=== Begin Enclosure ===
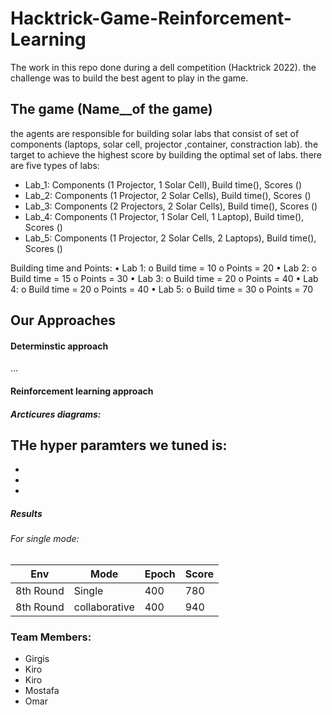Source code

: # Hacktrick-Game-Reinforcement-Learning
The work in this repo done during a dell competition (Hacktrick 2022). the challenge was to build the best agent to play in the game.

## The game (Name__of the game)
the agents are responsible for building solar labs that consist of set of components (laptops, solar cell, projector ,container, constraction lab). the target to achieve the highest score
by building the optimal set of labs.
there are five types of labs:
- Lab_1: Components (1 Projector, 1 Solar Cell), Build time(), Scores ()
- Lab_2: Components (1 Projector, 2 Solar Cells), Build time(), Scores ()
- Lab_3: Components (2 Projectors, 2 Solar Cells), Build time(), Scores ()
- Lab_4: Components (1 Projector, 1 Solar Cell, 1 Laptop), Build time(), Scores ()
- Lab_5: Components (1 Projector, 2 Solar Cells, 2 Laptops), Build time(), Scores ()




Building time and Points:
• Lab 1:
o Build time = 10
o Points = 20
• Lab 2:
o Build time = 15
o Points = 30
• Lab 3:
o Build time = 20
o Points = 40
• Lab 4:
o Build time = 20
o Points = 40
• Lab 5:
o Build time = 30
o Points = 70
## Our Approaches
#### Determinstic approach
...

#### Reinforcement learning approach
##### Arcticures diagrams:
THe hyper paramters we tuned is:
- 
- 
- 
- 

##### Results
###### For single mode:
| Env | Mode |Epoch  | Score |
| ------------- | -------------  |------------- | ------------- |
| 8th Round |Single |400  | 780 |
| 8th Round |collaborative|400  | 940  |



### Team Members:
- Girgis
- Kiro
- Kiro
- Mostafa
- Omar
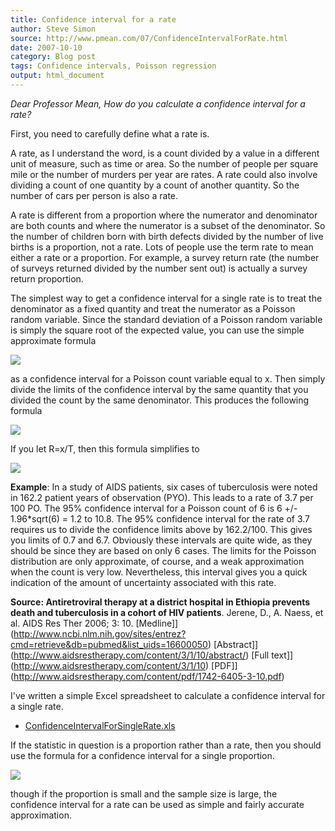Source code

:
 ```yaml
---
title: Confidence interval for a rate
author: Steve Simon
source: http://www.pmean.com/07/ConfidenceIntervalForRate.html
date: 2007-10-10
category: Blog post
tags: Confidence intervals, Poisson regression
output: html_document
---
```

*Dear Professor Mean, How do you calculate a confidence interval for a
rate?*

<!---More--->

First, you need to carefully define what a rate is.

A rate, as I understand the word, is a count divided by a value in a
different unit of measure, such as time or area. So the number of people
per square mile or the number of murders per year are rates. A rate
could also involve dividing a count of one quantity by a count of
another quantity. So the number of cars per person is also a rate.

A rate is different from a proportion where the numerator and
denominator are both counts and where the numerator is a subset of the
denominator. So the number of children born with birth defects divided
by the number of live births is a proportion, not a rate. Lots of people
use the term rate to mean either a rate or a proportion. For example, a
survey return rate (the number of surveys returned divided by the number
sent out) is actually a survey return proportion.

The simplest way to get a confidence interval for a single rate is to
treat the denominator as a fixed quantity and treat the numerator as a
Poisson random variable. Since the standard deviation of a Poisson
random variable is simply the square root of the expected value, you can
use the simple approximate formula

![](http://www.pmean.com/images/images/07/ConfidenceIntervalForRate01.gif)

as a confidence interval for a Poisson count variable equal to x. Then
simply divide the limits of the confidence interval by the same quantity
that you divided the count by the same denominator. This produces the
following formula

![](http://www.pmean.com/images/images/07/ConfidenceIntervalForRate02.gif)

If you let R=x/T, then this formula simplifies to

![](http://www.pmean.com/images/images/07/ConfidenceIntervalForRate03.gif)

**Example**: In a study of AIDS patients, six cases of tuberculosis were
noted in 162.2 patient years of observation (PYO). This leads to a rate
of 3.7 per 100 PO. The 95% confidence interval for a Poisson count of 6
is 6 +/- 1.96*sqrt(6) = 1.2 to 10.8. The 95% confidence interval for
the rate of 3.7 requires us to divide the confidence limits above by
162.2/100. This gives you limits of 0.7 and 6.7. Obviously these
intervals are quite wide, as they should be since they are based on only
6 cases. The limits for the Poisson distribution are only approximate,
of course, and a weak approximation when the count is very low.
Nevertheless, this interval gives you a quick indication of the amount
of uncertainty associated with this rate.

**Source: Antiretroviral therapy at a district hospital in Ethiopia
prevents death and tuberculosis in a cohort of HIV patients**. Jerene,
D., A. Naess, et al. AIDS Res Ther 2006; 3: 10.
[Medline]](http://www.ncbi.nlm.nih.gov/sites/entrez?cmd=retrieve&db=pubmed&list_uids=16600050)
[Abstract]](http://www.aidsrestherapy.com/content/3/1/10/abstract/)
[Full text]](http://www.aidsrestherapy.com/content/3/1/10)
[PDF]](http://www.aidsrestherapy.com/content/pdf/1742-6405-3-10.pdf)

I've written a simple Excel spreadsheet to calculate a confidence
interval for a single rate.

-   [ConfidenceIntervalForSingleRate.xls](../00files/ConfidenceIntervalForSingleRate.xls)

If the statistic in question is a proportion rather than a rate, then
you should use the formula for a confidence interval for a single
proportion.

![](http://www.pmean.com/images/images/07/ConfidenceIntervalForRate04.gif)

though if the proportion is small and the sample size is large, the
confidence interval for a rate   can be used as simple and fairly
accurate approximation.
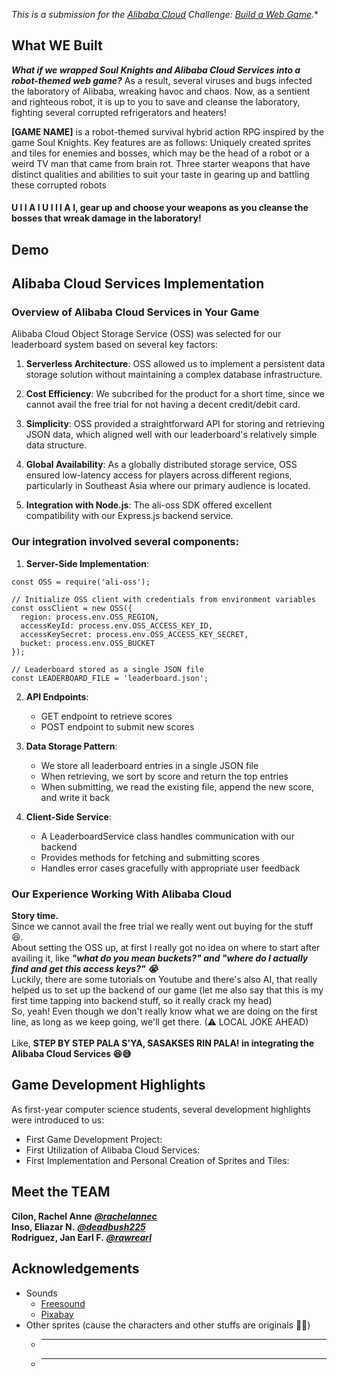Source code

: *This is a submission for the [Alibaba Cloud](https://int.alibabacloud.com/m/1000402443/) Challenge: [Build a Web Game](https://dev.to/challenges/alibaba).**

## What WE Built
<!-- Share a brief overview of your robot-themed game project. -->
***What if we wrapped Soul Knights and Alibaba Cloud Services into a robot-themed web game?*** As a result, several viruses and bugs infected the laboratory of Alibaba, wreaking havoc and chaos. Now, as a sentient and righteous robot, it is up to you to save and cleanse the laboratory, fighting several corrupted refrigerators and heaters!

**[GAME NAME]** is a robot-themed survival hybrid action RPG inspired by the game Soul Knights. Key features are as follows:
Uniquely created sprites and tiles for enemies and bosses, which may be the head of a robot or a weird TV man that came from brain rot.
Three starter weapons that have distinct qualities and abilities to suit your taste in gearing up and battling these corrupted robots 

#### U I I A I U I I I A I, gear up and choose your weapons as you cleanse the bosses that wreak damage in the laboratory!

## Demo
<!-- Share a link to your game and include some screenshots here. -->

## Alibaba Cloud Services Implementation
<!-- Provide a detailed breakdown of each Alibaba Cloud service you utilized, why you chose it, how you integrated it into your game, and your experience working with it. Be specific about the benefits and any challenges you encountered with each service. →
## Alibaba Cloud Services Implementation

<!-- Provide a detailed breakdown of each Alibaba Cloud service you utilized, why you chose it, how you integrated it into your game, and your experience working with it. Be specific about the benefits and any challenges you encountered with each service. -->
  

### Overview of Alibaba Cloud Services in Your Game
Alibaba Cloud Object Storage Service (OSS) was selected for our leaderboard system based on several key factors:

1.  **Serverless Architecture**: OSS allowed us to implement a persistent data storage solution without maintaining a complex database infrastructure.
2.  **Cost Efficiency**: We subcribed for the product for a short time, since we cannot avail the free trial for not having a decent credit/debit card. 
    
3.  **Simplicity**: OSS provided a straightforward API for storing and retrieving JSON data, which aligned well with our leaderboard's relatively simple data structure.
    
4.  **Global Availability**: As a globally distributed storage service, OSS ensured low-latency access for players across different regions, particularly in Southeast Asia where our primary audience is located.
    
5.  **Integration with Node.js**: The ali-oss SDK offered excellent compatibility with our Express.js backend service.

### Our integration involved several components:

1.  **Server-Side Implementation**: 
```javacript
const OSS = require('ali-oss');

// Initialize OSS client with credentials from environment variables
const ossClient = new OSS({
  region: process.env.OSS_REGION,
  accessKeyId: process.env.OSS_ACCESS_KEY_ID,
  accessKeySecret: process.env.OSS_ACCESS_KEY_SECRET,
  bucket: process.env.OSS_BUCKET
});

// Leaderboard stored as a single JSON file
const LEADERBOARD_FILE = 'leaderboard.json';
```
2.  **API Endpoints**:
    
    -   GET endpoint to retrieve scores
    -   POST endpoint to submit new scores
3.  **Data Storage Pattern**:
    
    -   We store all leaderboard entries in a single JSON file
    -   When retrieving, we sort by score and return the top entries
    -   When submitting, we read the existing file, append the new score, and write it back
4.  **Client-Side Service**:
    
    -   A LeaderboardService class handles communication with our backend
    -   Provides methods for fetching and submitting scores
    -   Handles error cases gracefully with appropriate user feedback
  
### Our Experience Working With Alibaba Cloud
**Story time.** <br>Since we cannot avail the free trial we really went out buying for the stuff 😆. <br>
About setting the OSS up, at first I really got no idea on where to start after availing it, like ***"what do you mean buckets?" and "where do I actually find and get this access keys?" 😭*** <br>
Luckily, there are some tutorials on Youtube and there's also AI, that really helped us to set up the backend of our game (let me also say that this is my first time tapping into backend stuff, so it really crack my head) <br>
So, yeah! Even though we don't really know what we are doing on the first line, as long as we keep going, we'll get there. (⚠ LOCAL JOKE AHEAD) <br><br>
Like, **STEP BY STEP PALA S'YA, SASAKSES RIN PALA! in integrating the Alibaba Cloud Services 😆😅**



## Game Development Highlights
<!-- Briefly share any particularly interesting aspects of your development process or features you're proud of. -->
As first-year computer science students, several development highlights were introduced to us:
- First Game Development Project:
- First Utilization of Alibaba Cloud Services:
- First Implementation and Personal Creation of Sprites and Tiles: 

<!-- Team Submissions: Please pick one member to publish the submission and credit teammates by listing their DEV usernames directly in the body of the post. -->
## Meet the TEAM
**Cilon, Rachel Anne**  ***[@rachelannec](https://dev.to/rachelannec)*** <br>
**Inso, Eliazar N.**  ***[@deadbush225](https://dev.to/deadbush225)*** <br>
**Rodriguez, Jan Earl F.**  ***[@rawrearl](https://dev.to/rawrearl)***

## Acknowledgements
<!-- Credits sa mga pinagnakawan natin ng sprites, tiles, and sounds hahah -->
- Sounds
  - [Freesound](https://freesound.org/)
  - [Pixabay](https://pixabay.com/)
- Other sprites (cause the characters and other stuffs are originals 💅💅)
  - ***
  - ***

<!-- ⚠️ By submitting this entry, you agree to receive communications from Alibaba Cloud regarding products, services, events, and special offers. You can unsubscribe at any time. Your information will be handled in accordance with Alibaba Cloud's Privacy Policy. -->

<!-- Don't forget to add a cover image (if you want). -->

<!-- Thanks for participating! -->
=== End Enclosure ===
If a line in the records includes the string "aidsrestherapy", copy it.

# Your response
[Abstract]](http://www.aidsrestherapy.com/content/3/1/10/abstract/)
[Full text]](http://www.aidsrestherapy.com/content/3/1/10)
[PDF]](http://www.aidsrestherapy.com/content/pdf/1742-6405-3-10.pdf)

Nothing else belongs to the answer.